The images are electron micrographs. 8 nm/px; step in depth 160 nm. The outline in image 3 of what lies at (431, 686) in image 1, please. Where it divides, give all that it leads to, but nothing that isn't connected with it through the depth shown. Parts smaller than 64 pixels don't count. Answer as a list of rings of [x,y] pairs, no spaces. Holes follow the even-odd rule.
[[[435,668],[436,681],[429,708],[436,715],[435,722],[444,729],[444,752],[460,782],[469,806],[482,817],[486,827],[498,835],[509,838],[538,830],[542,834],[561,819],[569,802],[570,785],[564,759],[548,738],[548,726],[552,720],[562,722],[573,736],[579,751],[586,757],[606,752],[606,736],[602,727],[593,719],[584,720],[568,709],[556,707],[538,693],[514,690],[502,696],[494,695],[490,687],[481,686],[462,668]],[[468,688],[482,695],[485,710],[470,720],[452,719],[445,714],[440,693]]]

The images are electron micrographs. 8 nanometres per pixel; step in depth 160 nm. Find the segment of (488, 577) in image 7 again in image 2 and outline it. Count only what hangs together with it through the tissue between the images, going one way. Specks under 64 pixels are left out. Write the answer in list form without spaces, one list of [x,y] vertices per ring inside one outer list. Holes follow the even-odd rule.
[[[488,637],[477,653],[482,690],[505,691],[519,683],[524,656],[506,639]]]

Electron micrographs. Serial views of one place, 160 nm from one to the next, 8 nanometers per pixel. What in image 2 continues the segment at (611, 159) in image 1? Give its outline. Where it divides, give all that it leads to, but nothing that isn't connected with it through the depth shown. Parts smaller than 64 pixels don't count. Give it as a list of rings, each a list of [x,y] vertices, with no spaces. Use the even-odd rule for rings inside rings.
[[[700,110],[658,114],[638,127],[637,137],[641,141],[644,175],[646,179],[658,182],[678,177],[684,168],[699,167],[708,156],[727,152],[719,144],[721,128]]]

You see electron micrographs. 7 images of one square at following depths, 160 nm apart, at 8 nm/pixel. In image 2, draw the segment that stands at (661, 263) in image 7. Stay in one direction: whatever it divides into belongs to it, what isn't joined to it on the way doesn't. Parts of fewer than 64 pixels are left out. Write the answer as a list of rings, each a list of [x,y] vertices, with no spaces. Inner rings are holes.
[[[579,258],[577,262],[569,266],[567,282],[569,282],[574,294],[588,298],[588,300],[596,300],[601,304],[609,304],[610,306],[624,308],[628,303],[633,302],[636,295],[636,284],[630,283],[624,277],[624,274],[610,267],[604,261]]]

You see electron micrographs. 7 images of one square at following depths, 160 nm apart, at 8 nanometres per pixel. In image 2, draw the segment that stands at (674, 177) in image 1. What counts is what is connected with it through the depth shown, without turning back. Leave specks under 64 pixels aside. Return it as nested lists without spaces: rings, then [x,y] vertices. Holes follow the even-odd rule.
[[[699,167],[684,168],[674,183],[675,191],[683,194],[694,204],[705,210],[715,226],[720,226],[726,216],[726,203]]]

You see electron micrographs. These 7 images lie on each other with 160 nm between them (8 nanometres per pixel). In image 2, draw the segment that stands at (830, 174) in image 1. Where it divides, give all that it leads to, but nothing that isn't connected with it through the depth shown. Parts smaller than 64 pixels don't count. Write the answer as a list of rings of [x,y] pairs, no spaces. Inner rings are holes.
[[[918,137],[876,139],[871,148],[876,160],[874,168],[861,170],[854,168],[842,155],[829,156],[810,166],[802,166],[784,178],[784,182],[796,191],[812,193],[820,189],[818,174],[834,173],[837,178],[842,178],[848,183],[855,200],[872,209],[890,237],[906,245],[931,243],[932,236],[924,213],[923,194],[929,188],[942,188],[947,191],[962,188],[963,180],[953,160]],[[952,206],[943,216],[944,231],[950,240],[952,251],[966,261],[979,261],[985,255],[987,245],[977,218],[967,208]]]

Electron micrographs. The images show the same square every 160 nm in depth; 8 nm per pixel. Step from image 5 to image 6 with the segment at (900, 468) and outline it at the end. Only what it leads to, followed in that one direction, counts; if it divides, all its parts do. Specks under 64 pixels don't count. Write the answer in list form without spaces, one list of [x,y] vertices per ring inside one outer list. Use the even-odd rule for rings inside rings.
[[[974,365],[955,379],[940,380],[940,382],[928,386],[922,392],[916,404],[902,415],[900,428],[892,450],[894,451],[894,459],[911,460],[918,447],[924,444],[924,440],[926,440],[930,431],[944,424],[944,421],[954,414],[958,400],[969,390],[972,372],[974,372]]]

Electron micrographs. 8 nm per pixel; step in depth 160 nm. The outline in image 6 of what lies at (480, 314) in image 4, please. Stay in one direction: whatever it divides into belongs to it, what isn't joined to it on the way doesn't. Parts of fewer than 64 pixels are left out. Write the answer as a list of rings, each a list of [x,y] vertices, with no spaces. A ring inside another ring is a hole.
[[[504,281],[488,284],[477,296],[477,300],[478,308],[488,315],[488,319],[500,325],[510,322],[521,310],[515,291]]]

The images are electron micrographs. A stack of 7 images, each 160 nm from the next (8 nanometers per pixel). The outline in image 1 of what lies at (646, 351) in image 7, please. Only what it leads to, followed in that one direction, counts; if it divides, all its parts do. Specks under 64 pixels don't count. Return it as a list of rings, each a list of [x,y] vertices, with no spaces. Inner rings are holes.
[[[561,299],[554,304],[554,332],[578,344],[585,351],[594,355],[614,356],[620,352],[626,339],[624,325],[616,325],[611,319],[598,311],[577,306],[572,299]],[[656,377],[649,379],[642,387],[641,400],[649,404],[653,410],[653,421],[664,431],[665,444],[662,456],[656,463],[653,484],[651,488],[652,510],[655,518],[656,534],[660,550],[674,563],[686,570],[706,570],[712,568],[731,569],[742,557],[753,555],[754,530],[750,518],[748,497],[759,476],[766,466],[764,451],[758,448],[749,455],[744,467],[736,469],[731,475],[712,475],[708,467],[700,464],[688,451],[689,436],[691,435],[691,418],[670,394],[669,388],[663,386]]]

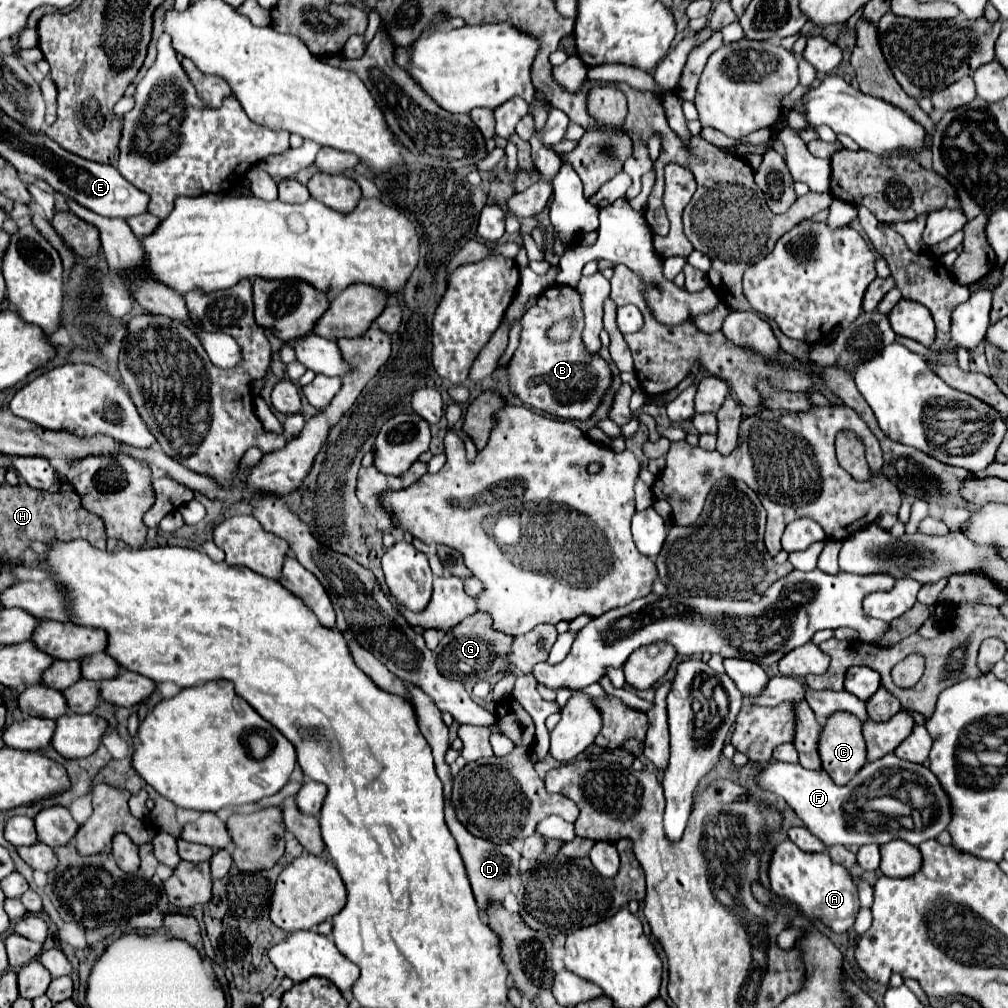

- - - -

Assigned task: What is needed is an exact copy of every entry, minus the images.

Solution for this task:
The images are electron micrographs. 8 nm/px; step in depth 160 nm. The outline in image 3 of what lies at (431, 686) in image 1, please. Where it divides, give all that it leads to, but nothing that isn't connected with it through the depth shown. Parts smaller than 64 pixels don't count. Answer as a list of rings of [x,y] pairs, no spaces. Holes follow the even-odd rule.
[[[435,668],[436,681],[429,708],[436,715],[435,722],[444,729],[444,752],[460,782],[469,806],[482,817],[486,827],[498,835],[509,838],[538,830],[542,834],[561,819],[569,802],[570,785],[564,759],[548,738],[548,726],[552,720],[562,722],[573,736],[579,751],[586,757],[606,752],[606,736],[602,727],[593,719],[584,720],[568,709],[556,707],[538,693],[514,690],[502,696],[494,695],[490,687],[481,686],[462,668]],[[468,688],[482,695],[485,710],[470,720],[452,719],[445,714],[440,693]]]

The images are electron micrographs. 8 nanometres per pixel; step in depth 160 nm. Find the segment of (488, 577) in image 7 again in image 2 and outline it. Count only what hangs together with it through the tissue between the images, going one way. Specks under 64 pixels are left out. Write the answer in list form without spaces, one list of [x,y] vertices per ring inside one outer list. Holes follow the even-odd rule.
[[[488,637],[477,653],[482,690],[505,691],[519,683],[524,656],[506,639]]]

Electron micrographs. Serial views of one place, 160 nm from one to the next, 8 nanometers per pixel. What in image 2 continues the segment at (611, 159) in image 1? Give its outline. Where it divides, give all that it leads to, but nothing that isn't connected with it through the depth shown. Parts smaller than 64 pixels don't count. Give it as a list of rings, each a list of [x,y] vertices, with no spaces. Use the even-odd rule for rings inside rings.
[[[700,110],[658,114],[638,127],[637,137],[641,141],[644,175],[646,179],[658,182],[678,177],[684,168],[699,167],[708,156],[727,152],[719,144],[721,128]]]

You see electron micrographs. 7 images of one square at following depths, 160 nm apart, at 8 nm/pixel. In image 2, draw the segment that stands at (661, 263) in image 7. Stay in one direction: whatever it divides into belongs to it, what isn't joined to it on the way doesn't. Parts of fewer than 64 pixels are left out. Write the answer as a list of rings, each a list of [x,y] vertices, with no spaces. Inner rings are holes.
[[[579,258],[577,262],[569,266],[567,282],[569,282],[574,294],[588,298],[588,300],[596,300],[601,304],[609,304],[610,306],[624,308],[628,303],[633,302],[636,295],[636,284],[630,283],[624,277],[624,274],[610,267],[604,261]]]

You see electron micrographs. 7 images of one square at following depths, 160 nm apart, at 8 nanometres per pixel. In image 2, draw the segment that stands at (674, 177) in image 1. What counts is what is connected with it through the depth shown, without turning back. Leave specks under 64 pixels aside. Return it as nested lists without spaces: rings, then [x,y] vertices. Holes follow the even-odd rule.
[[[699,167],[684,168],[674,183],[675,191],[683,194],[694,204],[705,210],[715,226],[720,226],[726,216],[726,203]]]

You see electron micrographs. These 7 images lie on each other with 160 nm between them (8 nanometres per pixel). In image 2, draw the segment that stands at (830, 174) in image 1. Where it divides, give all that it leads to, but nothing that isn't connected with it through the depth shown. Parts smaller than 64 pixels don't count. Write the answer as a list of rings of [x,y] pairs, no spaces. Inner rings are holes.
[[[918,137],[876,139],[871,148],[876,160],[874,168],[861,170],[854,168],[842,155],[829,156],[810,166],[802,166],[784,178],[784,182],[796,191],[812,193],[820,189],[818,174],[834,173],[837,178],[842,178],[848,183],[855,200],[872,209],[890,237],[906,245],[931,243],[932,236],[924,213],[923,194],[929,188],[942,188],[947,191],[962,188],[963,180],[953,160]],[[952,206],[943,216],[944,231],[950,240],[952,251],[966,261],[979,261],[985,255],[987,245],[977,218],[967,208]]]

Electron micrographs. The images show the same square every 160 nm in depth; 8 nm per pixel. Step from image 5 to image 6 with the segment at (900, 468) and outline it at the end. Only what it leads to, followed in that one direction, counts; if it divides, all its parts do. Specks under 64 pixels don't count. Write the answer in list form without spaces, one list of [x,y] vertices per ring inside one outer list. Use the even-odd rule for rings inside rings.
[[[974,365],[955,379],[940,380],[940,382],[928,386],[922,392],[916,404],[902,415],[900,428],[892,450],[894,451],[894,459],[911,460],[918,447],[924,444],[924,440],[926,440],[930,431],[944,424],[944,421],[954,414],[958,400],[969,390],[972,372],[974,372]]]

Electron micrographs. 8 nm per pixel; step in depth 160 nm. The outline in image 6 of what lies at (480, 314) in image 4, please. Stay in one direction: whatever it divides into belongs to it, what isn't joined to it on the way doesn't. Parts of fewer than 64 pixels are left out. Write the answer as a list of rings, each a list of [x,y] vertices, with no spaces. A ring inside another ring is a hole.
[[[504,281],[488,284],[477,296],[477,300],[478,308],[488,315],[488,319],[500,325],[510,322],[521,310],[515,291]]]

The images are electron micrographs. A stack of 7 images, each 160 nm from the next (8 nanometers per pixel). The outline in image 1 of what lies at (646, 351) in image 7, please. Only what it leads to, followed in that one direction, counts; if it divides, all its parts do. Specks under 64 pixels don't count. Return it as a list of rings, each a list of [x,y] vertices, with no spaces. Inner rings are holes.
[[[561,299],[554,304],[554,332],[578,344],[585,351],[594,355],[614,356],[620,352],[626,339],[624,325],[616,325],[611,319],[598,311],[577,306],[572,299]],[[656,377],[649,379],[642,387],[641,400],[649,404],[653,410],[653,421],[664,431],[665,444],[662,456],[656,463],[653,484],[651,488],[652,510],[655,518],[656,534],[660,550],[674,563],[686,570],[706,570],[712,568],[731,569],[742,557],[753,555],[754,530],[750,518],[748,497],[759,476],[766,466],[764,451],[758,448],[749,455],[744,467],[736,469],[731,475],[712,475],[708,467],[700,464],[688,451],[689,436],[691,435],[691,418],[670,394],[669,388],[663,386]]]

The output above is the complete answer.